Bobby Abreu, Cliff Lee, Scott Rolen headline polarizing list of ex-Phillies on Hall of Fame ballot

MLB's 2020 Hall of Fame ballot was released Monday and it included six former Phillies of varying degrees of popularity. In fact, it's hard to even say which of the six is the most beloved in Philly. 

Bobby Abreu
Raul Ibanez
Cliff Lee
Scott Rolen
Curt Schilling
Billy Wagner

• At first glance, you might say Lee. He had great moments with the Phillies, memorable playoff games, and that low-key swag that drew fans to him. But things ended in a clunky way when he came back the second time. An elbow injury caused Lee to miss the final 1½ years of his contract and he was pretty much invisible during that time. He was also noticeably absent when the 2009 NL Championship team got together at Citizens Bank Park this past summer. The answer is still probably Lee, but it was a sour end for plenty of folks.

• Abreu is very well-respected around the game for being an ahead-of-his-time player with gaudy, well-rounded stats, but he was and still is polarizing around here. A portion of the fan base will always look at Abreu as an overrated compiler who was scared of walls. The other portion — it may be an even 50-50 split these days — appreciates the player Abreu was and realizes he'd be worth $200 million today.

• Phillies fans haven't forgotten Rolen's elite defense. Rolen was truly one of the best defensive third basemen of all time. But he orchestrated his way out of here and that is remembered equally, if not more so. 

• Schilling ... not delving into that one beyond an acknowledgment that his playoff performances were legendary, he had four excellent seasons and his post-playing career has been very strange.

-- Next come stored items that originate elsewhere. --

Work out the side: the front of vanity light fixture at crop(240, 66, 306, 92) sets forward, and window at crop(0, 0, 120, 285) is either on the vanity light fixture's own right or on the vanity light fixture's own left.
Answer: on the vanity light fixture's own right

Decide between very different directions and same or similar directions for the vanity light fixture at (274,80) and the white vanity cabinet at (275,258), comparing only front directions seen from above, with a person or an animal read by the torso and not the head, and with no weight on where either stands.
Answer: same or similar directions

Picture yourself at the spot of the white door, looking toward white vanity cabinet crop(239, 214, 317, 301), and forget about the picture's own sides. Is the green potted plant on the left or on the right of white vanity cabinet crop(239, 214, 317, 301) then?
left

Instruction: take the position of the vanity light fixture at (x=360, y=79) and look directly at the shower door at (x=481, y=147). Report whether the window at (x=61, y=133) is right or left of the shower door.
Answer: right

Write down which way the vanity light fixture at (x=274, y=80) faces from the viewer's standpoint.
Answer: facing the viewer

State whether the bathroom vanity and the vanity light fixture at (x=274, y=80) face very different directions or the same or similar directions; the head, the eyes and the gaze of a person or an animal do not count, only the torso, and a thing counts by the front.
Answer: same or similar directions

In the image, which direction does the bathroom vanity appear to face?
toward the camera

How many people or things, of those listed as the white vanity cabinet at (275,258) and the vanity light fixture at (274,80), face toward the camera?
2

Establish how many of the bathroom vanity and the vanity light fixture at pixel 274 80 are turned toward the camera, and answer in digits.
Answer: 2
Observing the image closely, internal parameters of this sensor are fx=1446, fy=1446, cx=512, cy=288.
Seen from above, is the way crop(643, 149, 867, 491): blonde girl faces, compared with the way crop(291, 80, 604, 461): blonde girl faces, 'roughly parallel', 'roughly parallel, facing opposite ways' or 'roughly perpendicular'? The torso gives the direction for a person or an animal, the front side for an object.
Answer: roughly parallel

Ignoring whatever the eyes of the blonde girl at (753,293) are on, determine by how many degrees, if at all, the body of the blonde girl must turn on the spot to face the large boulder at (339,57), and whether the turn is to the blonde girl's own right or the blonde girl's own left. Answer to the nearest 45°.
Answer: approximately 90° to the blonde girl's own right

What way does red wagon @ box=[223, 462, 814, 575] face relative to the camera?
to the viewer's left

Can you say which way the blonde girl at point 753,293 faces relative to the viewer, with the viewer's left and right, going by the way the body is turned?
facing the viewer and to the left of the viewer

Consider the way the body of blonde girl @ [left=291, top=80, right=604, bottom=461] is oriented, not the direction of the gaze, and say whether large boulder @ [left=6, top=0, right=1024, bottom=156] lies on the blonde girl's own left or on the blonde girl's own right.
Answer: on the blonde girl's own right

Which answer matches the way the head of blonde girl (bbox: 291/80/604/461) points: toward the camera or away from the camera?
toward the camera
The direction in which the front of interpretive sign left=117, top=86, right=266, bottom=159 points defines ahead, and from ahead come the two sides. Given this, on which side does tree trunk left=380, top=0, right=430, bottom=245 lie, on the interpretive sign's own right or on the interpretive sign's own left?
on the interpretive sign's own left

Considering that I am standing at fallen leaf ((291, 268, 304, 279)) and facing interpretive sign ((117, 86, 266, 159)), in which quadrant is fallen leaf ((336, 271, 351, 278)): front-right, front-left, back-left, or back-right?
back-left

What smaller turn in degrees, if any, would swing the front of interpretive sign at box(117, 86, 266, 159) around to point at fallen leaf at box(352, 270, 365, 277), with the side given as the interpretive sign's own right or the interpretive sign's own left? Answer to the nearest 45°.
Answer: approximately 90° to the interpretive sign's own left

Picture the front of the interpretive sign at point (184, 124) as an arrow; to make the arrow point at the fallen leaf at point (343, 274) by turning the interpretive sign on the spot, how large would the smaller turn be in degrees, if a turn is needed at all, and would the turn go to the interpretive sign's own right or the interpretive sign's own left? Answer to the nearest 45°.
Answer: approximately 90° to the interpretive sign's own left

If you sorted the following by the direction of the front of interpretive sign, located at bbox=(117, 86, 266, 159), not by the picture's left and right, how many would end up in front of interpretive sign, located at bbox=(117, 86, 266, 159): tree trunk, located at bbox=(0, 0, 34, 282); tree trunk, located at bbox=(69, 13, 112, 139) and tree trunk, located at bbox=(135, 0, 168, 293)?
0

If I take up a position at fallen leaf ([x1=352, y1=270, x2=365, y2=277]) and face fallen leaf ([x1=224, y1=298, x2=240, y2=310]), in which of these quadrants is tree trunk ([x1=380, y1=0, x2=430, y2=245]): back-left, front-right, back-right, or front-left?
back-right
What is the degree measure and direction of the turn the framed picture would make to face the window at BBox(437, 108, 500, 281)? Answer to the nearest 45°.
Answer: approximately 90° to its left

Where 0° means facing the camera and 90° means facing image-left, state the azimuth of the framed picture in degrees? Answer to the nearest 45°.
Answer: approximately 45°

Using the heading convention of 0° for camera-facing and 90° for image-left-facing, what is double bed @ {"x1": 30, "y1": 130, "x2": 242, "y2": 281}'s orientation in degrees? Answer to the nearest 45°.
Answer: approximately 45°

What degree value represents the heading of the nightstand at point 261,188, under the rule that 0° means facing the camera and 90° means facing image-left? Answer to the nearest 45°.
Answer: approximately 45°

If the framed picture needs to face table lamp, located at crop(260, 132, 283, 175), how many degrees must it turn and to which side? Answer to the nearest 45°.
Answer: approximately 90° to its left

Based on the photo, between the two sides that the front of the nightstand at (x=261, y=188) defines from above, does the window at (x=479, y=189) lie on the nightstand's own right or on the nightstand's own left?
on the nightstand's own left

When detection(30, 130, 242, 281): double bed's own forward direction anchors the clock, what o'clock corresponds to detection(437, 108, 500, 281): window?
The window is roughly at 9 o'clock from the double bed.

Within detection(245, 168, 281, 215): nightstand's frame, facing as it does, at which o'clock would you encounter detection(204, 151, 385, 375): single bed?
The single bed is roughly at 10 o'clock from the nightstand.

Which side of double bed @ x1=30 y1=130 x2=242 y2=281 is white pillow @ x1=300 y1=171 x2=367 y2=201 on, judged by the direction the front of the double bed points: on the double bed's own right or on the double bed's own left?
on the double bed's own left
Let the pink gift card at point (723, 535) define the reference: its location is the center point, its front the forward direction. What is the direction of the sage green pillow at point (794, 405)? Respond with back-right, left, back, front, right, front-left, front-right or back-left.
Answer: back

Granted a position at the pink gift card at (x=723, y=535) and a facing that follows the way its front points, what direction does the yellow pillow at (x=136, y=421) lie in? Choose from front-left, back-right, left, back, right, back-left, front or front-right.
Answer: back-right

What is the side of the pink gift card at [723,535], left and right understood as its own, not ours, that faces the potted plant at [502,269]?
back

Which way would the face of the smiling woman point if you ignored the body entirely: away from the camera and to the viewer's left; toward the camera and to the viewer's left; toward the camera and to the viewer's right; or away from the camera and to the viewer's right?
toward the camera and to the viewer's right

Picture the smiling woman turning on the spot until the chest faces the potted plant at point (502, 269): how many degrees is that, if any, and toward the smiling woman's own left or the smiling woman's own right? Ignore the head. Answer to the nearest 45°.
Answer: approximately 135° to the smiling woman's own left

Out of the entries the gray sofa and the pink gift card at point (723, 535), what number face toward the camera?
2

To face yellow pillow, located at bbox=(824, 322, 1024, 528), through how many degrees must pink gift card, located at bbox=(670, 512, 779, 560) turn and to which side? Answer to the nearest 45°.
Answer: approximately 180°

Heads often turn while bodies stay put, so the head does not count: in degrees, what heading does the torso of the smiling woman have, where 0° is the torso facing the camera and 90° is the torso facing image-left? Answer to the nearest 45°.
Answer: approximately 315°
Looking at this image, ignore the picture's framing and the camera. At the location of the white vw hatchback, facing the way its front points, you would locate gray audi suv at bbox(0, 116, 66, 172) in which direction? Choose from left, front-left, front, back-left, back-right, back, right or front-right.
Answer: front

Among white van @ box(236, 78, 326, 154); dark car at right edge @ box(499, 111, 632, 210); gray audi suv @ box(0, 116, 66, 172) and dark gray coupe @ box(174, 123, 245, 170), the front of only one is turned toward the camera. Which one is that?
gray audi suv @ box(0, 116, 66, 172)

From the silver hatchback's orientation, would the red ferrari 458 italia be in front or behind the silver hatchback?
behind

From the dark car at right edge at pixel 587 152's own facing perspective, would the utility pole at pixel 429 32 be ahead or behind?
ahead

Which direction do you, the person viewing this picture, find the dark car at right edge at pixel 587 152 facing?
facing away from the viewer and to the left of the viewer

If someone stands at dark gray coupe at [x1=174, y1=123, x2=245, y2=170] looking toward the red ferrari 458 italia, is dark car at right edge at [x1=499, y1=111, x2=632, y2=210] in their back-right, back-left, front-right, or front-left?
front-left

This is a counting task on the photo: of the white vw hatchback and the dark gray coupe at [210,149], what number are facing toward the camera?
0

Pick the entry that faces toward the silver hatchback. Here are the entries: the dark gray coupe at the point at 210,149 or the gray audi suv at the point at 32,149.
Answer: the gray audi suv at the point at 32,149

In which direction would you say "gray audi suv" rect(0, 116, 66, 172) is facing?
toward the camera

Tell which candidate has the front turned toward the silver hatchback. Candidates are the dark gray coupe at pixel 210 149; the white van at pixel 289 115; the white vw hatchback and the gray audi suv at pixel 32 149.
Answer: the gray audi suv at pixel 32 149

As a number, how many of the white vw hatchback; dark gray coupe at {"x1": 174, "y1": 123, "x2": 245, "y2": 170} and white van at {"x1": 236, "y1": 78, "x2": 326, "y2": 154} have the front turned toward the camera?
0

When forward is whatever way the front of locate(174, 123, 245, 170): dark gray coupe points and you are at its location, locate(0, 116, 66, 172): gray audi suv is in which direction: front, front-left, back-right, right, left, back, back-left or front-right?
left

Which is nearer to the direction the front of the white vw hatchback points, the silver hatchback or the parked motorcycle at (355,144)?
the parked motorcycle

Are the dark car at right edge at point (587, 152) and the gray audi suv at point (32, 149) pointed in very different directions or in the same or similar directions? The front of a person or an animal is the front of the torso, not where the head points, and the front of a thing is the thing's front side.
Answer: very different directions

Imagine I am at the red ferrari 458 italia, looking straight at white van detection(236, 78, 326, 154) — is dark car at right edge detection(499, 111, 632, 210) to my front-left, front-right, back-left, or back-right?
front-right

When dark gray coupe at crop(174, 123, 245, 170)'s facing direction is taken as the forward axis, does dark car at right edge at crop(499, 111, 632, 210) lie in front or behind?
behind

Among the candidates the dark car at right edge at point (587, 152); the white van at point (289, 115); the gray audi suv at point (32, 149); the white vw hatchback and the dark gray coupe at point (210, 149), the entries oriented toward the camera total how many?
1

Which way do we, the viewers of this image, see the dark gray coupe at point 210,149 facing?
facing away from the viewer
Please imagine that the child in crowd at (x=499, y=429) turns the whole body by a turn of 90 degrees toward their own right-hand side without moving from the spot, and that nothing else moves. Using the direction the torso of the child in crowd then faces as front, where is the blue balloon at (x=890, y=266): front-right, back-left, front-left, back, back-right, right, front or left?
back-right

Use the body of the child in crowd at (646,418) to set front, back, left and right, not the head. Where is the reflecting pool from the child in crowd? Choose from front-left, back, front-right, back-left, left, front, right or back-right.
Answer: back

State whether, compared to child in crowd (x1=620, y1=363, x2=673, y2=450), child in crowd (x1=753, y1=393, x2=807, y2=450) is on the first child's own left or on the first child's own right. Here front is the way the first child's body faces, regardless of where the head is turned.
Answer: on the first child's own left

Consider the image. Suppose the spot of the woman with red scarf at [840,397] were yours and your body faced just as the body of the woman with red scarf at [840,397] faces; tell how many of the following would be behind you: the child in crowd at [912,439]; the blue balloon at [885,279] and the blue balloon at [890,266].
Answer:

• Ibañez was well-liked here and everywhere else he played. He may manage in the majors some day soon. He had an incredible first half in 2009, his first year with the Phillies, then was just slightly above average the rest of his three-year career with them.

• Phillies fans don't feel especially attached to Wagner, who was great here but lasted only two seasons. Unlike the other five on the list, Wagner should be in the Hall of Fame, in my opinion. Wagner was a more dominant reliever than Trevor Hoffman or Lee Smith. He had six seasons with an ERA under 2.00. He saved 422 games. He could have hung around for three more seasons to hit the arbitrary number of 500, which would have made him a Hall of Famer. Instead, Wagner retired on his terms after posting a 1.43 ERA for the Braves in 2010.

It will be interesting to see whether Abreu, a first-time candidate, gets the groundswell of support we've seen in recent years with players like Tim Raines.